Throughout the country, community groups, governmental agencies and lenders have sent out mass mailings and conducted “fix your mortgage” events in school gyms, buses and exhibition halls.
However, it’s been hard for some communities to get out from under the crushing weight of foreclosures. Lenders, loan servicers and housing counselors don’t have the resources to adequately counsel the estimated 3.2 million delinquent borrowers nationally that may be eligible for a mortgage modification under the federal government’s Home Affordable Modification Program.
In an experiment under way on Chicago’s Southwest Side, Bank of America is using local homeowners, who have their own property home values at stake, to encourage delinquent borrowers to pursue loan modifications. If successful, the effort that began recently in four select ZIP codes could be expanded to other communities by the bank, which nationally has more than 990,000 delinquent mortgages that could be eligible for modification.
“If this is a success with Bank of America, we have a lever to go to other banks and say: ‘Don’t even start with’ ‘This can’t be done, ..’ ” said David McDowell, of the Southwest Organizing Project, one of the community groups involved.
The project is an outgrowth of a meeting in July between 200 Southwest Side community residents and Bank of America.
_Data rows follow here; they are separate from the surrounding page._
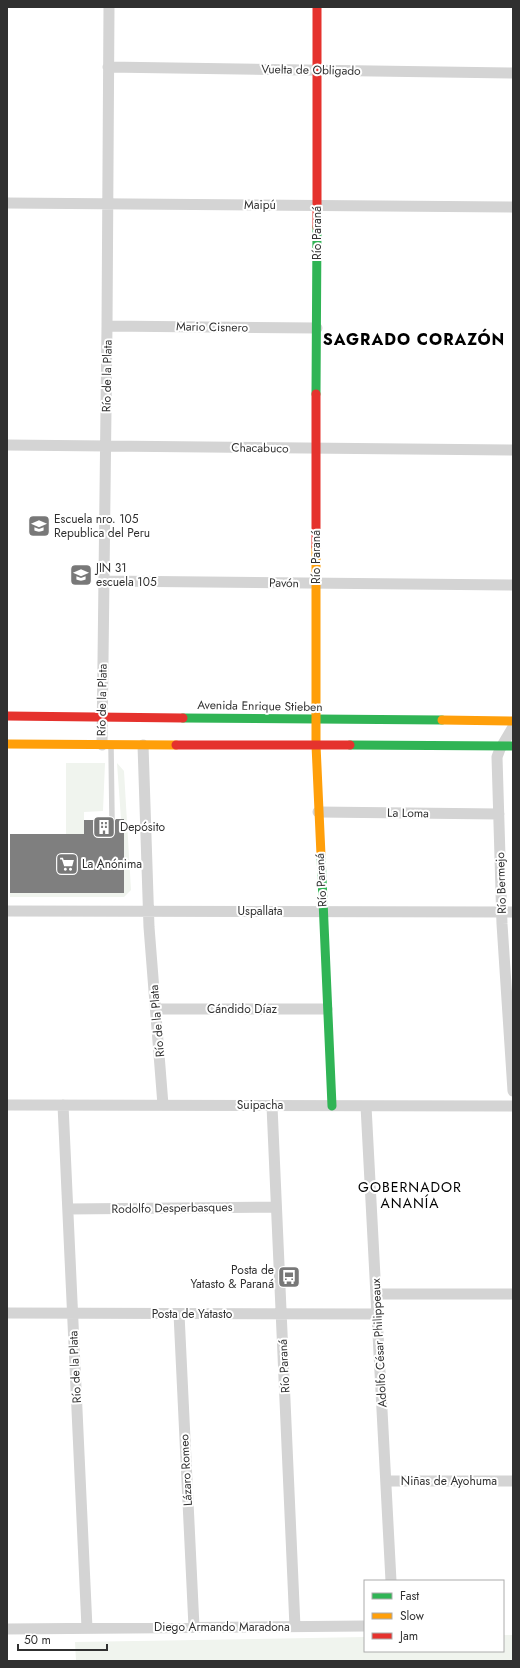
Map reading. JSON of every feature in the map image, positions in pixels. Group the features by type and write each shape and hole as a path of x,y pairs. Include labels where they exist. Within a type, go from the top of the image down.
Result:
{"street":[{"name":"Río de la Plata","path":"106,745 102,717 108,326 108,7"},
{"name":"Río Paraná","path":"318,7 316,745 322,911 332,1106"},
{"name":"Vuelta de Obligado","path":"108,67 513,73"},
{"name":"Maipú","path":"7,203 513,207"},
{"name":"Mario Cisnero","path":"108,326 317,328"},
{"name":"Chacabuco","path":"7,445 513,450"},
{"name":"Pavón","path":"104,581 513,585"},
{"name":"Avenida Enrique Stieben","path":"7,716 513,721"},
{"name":"Río Bermejo","path":"513,727 497,757 499,814 507,912 513,1091"},
{"path":"7,744 513,746"},
{"name":"Río de la Plata","path":"143,745 148,911 164,1105"},
{"name":"La Loma","path":"318,812 499,814"},
{"name":"Uspallata","path":"7,911 507,912"},
{"name":"Cándido Díaz","path":"156,1009 327,1009"},
{"name":"Suipacha","path":"7,1105 513,1106"},
{"name":"Río de la Plata","path":"63,1105 87,1628"},
{"name":"Río Paraná","path":"272,1106 295,1627"},
{"name":"Adolfo César Philippeaux","path":"366,1106 391,1580"},
{"name":"Rodolfo Desperbasques","path":"68,1209 276,1207"},
{"path":"376,1294 513,1294"},
{"name":"Posta de Yatasto","path":"7,1313 377,1314"},
{"name":"Lázaro Romeo","path":"179,1314 194,1627"},
{"name":"Niñas de Ayohuma","path":"386,1481 513,1481"},
{"name":"Diego Armando Maradona","path":"7,1629 364,1626"}],"lane":[{"path":"106,745 111,763 112,820"}],"shaded area":[{"path":"66,763 105,763 103,811 84,812 84,834 66,834"},
{"path":"117,763 124,771 131,890 124,897 10,897 10,893 124,892 124,820 121,819"},
{"path":"504,1635 513,1635 513,1661 76,1661 75,1642 364,1637 364,1652 504,1652"}],"building":[{"name":"La Anónima","path":"116,819 124,819 124,893 10,893 10,834 84,834 84,820 108,820 112,823"}],"traffic: fast":[{"path":"316,394 317,227"},
{"path":"183,718 442,720"},
{"path":"350,745 513,746"},
{"path":"321,855 332,1106"}],"traffic: slow":[{"path":"316,547 316,745 321,855"},
{"path":"442,720 513,721"},
{"path":"7,744 176,745"}],"traffic: jam":[{"path":"317,7 317,227"},
{"path":"316,394 316,547"},
{"path":"7,716 183,718"},
{"path":"176,745 350,745"}],"place":[{"name":"Escuela nro. 105 Republica del Peru","path":"39,526"},
{"name":"JIN 31 escuela 105","path":"81,575"},
{"name":"Depósito","path":"104,827"},
{"name":"La Anónima","path":"67,864"},
{"name":"Posta de Yatasto & Paraná","path":"289,1277"}],"district":[{"name":"SAGRADO CORAZÓN","path":"414,339"},
{"name":"GOBERNADOR ANANÍA","path":"410,1196"}]}
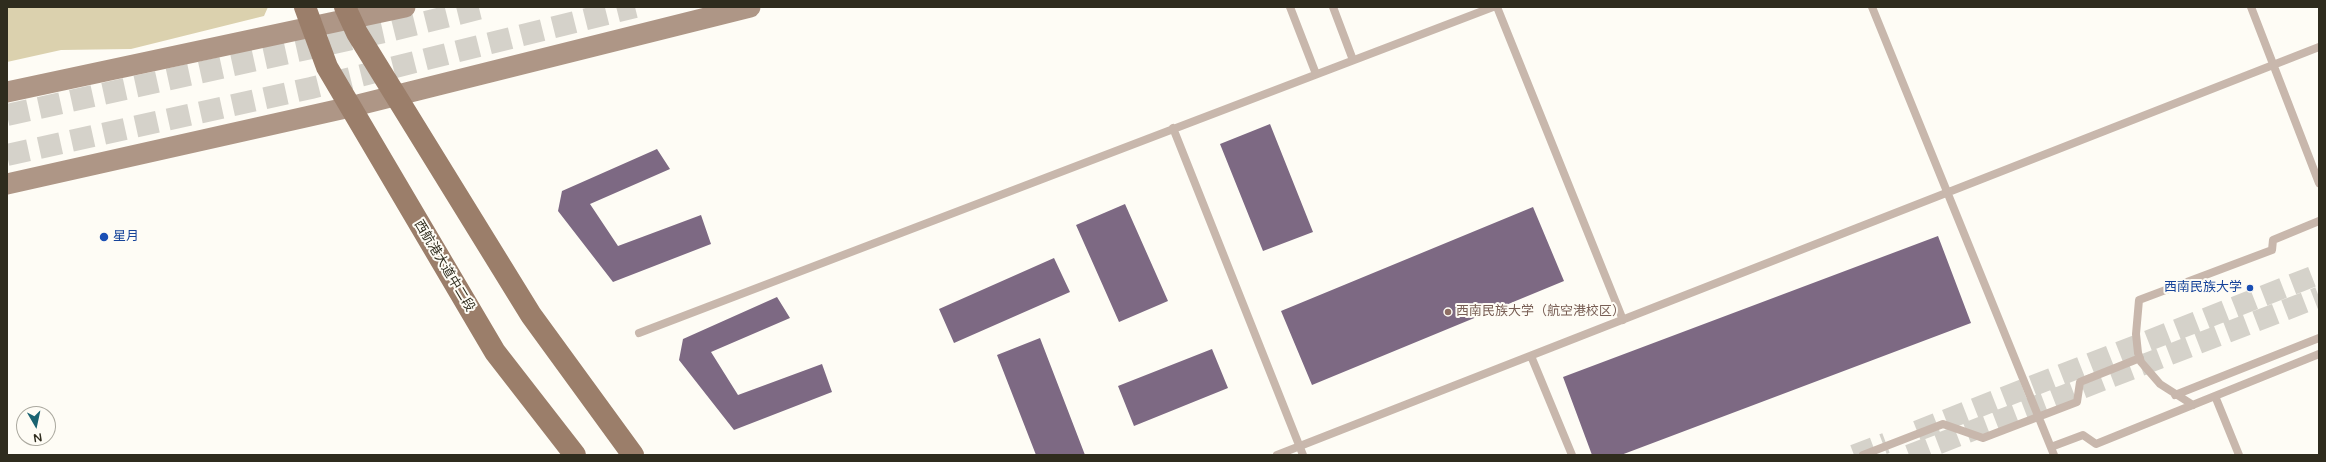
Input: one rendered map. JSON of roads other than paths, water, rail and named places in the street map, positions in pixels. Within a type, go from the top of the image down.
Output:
[{"type":"main road","points":[[348,13],[356,33],[531,315],[633,455]]},
{"type":"main road","name":"西航港大道中二段","points":[[309,17],[327,67],[495,352],[575,455]]},
{"type":"street","points":[[7,92],[309,17],[404,7]]},
{"type":"street","points":[[7,184],[350,107],[750,7]]},
{"type":"lane","points":[[1290,7],[1316,74]]},
{"type":"lane","points":[[1333,7],[1353,60]]},
{"type":"lane","points":[[639,333],[1493,7]]},
{"type":"lane","points":[[1497,7],[1623,320]]},
{"type":"lane","points":[[1872,7],[2054,455]]},
{"type":"lane","points":[[2251,7],[2319,183]]},
{"type":"lane","points":[[1277,455],[2319,47]]},
{"type":"lane","points":[[1174,128],[1303,455]]},
{"type":"lane","points":[[2193,405],[2175,395],[2149,372],[2140,358],[2136,334],[2140,300],[2272,250],[2273,240],[2319,221]]},
{"type":"lane","points":[[2175,395],[2319,338]]},
{"type":"lane","points":[[2051,447],[2083,435],[2096,444],[2319,354]]},
{"type":"lane","points":[[1531,356],[1572,455]]},
{"type":"lane","points":[[1863,455],[1943,424],[1983,438],[2077,402],[2080,382],[2140,358]]},
{"type":"lane","points":[[2215,396],[2239,455]]},
{"type":"tunnel","points":[[7,115],[393,30],[486,7]]},
{"type":"tunnel","points":[[7,155],[311,88],[635,7]]},
{"type":"tunnel","points":[[1917,431],[2319,274]]},
{"type":"tunnel","points":[[1909,455],[2319,297]]},
{"type":"tunnel","points":[[1854,455],[1886,443]]},
{"type":"place","name":"星月","points":[[104,237]]},
{"type":"place","name":"西南民族大学","points":[[2250,288]]},
{"type":"place","name":"西南民族大学（航空港校区）","points":[[1448,312]]}]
For the first nine months of the year, lenders initiated foreclosure on 1,852 homes in four ZIP codes. Bank of America was behind 191 of those filings.
A promise from the bank to fast-track trial mortgage-loan-modification applications was one outgrowth of that meeting.
Neighborhood volunteers who passed criminal background checks are now working through the list, making phone calls and knocking on doors to see if homeowners received the letter and encouraging them to apply for a modification. They introduce themselves as neighborhood residents, church members or school parent volunteers, making it clear they don’t work for the bank.
“In the beginning, they look at you like, ‘Who are you?’ ” said Adriana Mejia, a program volunteer. “Then they open the doors. They’ve even offered me coffee.”
The grass-roots effort is “doing work that we as a bank can’t do,” said Robert Grossinger, a Bank of America senior vice president. “The people who are most likely to be able to make contact with a homeowner who is embarrassed about their situation is someone who lives in the community.”
Robert Navarro shares something else with the people he’s visiting: a fear of losing his home. Bank of America has begun foreclosure proceedings against his home, and the father of seven is waiting to see if his modification application is approved.
In the first week of the program, the bank received 16 new applications for loan modifications from residents.